Once you’ve torn your eyes away from those molten pools, you’ll eventually find your way to the dial, where you’ll see a tachymeter scale for the chronograph and a chapter ring have shrunk the main time-telling portion of the watch, making it even harder to read. To add to that, the dial is silver, and so are the hands, so catching a glimpse of the time in a meeting is completely off the cards.

What you will see, however, is the play of finishes across the silver elements that all catch at different angles. You’ll need to watch close and carefully, because they flash by in a second—but with a bit of time and patience, you’ll be rewarded with the breadth and depth of the watch’s beauty. There’s no date, there’s no script listing the watches features—the only thing you’ll see that does stand out are the blued chronograph hands.

It’s worth playing with the chronograph even if you’re not timing anything, because the snap of the pushers is so satisfying.
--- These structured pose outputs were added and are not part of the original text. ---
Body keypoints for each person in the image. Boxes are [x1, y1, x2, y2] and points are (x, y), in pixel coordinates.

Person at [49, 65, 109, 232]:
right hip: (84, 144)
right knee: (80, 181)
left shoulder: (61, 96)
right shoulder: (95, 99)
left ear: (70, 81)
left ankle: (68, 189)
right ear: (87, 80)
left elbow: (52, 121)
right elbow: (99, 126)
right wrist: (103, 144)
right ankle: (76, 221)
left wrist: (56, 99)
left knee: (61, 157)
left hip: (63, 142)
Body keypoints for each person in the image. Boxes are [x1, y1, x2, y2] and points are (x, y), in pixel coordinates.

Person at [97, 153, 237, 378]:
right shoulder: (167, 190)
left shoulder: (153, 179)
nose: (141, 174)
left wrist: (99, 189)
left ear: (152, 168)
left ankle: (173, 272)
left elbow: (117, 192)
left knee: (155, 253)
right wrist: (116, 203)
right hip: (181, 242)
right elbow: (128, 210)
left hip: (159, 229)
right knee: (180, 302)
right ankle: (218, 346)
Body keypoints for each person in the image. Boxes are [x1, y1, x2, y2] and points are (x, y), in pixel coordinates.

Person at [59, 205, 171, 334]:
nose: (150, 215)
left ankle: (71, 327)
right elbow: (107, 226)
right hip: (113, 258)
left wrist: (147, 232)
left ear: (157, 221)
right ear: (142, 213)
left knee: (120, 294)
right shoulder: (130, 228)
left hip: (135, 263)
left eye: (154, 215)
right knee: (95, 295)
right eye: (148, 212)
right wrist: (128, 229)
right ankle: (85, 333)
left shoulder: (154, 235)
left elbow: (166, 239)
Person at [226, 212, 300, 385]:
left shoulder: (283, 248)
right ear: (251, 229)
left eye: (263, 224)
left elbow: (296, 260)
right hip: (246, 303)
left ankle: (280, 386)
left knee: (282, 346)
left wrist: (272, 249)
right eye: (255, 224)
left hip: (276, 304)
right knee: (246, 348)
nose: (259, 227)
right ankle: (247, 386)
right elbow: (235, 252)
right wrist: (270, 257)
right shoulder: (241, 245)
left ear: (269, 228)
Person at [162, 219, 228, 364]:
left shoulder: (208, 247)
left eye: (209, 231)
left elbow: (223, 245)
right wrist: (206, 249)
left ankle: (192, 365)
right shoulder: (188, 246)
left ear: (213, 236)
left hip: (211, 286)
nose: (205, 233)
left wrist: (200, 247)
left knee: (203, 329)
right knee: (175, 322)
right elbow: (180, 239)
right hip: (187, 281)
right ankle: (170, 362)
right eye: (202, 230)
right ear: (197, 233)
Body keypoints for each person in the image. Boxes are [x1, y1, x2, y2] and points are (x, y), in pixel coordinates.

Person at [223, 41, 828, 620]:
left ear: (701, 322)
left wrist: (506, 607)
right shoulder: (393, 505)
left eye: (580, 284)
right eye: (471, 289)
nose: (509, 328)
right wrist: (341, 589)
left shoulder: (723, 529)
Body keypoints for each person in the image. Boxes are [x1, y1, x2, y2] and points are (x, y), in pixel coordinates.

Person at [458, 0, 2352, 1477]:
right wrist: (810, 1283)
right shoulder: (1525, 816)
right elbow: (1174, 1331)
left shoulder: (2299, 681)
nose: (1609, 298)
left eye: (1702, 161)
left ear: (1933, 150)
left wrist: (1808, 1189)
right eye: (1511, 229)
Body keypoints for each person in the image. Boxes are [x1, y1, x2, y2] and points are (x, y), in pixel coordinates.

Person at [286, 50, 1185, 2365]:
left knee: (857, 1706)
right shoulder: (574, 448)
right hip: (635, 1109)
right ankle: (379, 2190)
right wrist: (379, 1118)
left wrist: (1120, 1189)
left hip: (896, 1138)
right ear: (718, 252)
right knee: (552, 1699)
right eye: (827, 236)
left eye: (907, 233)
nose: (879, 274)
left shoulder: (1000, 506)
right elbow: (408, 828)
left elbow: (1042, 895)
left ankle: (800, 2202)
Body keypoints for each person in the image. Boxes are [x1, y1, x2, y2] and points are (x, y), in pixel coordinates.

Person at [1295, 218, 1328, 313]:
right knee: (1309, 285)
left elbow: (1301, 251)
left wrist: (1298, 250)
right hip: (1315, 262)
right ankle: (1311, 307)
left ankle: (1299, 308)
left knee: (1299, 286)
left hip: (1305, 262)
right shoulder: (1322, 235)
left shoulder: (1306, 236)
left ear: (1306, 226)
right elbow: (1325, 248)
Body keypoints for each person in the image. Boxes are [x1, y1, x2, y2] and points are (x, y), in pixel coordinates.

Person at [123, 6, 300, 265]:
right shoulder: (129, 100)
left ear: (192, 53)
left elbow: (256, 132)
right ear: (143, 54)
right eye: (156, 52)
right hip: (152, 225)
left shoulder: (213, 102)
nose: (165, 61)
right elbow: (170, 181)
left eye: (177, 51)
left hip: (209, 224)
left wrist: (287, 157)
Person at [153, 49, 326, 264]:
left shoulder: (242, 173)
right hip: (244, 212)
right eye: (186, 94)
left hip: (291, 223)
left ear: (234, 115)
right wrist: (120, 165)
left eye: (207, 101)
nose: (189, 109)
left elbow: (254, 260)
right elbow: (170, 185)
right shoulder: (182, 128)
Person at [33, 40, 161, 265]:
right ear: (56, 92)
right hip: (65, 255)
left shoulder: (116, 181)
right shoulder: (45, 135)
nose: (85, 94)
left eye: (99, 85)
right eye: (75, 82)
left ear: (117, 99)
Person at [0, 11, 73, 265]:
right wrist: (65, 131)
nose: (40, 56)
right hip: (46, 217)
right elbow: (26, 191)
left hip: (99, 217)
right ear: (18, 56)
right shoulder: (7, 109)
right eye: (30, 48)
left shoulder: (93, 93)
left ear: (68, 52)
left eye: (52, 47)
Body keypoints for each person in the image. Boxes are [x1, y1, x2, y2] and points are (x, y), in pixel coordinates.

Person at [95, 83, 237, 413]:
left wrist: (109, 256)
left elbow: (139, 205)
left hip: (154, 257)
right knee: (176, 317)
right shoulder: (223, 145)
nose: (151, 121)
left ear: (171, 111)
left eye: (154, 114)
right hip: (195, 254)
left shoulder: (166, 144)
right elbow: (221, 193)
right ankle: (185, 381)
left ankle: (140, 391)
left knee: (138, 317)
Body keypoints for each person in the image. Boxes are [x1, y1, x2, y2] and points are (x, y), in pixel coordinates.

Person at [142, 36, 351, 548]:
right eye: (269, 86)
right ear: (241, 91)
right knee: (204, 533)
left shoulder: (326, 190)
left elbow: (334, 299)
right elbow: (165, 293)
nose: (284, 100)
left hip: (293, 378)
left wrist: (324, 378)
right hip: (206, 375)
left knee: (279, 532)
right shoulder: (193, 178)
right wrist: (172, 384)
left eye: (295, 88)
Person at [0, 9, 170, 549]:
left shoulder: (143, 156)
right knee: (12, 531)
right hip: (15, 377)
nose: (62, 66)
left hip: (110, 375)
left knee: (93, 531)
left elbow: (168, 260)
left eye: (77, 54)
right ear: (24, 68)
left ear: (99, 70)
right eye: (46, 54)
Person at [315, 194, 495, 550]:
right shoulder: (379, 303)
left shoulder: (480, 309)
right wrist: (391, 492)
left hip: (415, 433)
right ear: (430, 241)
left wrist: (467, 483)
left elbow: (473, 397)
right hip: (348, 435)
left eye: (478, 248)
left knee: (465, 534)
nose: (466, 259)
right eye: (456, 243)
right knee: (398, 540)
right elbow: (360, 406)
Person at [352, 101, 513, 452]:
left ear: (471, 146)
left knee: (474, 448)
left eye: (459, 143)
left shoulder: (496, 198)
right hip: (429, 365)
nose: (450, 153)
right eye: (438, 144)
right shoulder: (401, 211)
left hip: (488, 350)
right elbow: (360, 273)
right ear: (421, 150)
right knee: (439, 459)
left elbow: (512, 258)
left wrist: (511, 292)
In fact, may as well take the watch off and get to appreciate what’s going on inside as well. And whilst the watch is off, may as well give it a little wind, if anything just to feel the crisp ratcheting mechanism purr through the crown.

In back of the Cow Horns is the calibre 1142, based on the Lemania 2310—a partnership the two brands have fostered throughout history—but here it’s given the magic Vacheron Constantin touch and hand-finished all the way up to Geneva Seal quality. And what a thing to look at. The horizontal clutch, snapping the chronograph into action, the Maltese cross logo’d column wheel directing the feed from the pushers, the big, slow, 21,600vph balance, finely adjusted with a ring of screwed weights, lazily swinging back and forth …

And before you know it, you’ve spent fifteen minutes trying to read the time—and you still have no idea what it actually is. That’s why the Vacheron Constantin Cow Horns is exactly the kind of watch you buy not for the end goal, but for the journey to get there. It’s that nostalgia, that sentimentality, that idealism, all wrapped up with a neat leather strap around your wrist.

The Vacheron Costantin Historiques Cornes de Vache isn’t really a watch, rather it’s a reflection of a state of mind every human being eventually finds themselves in. When the rat race feels like the last lap is nowhere in sight, when deadlines blur into one, when the sound of a new email pinging on your phone haunts your sleep—that’s when you get a Cornes de Vache. You shoot on film, listen to records and don’t tell the time with a Vacheron Constantin.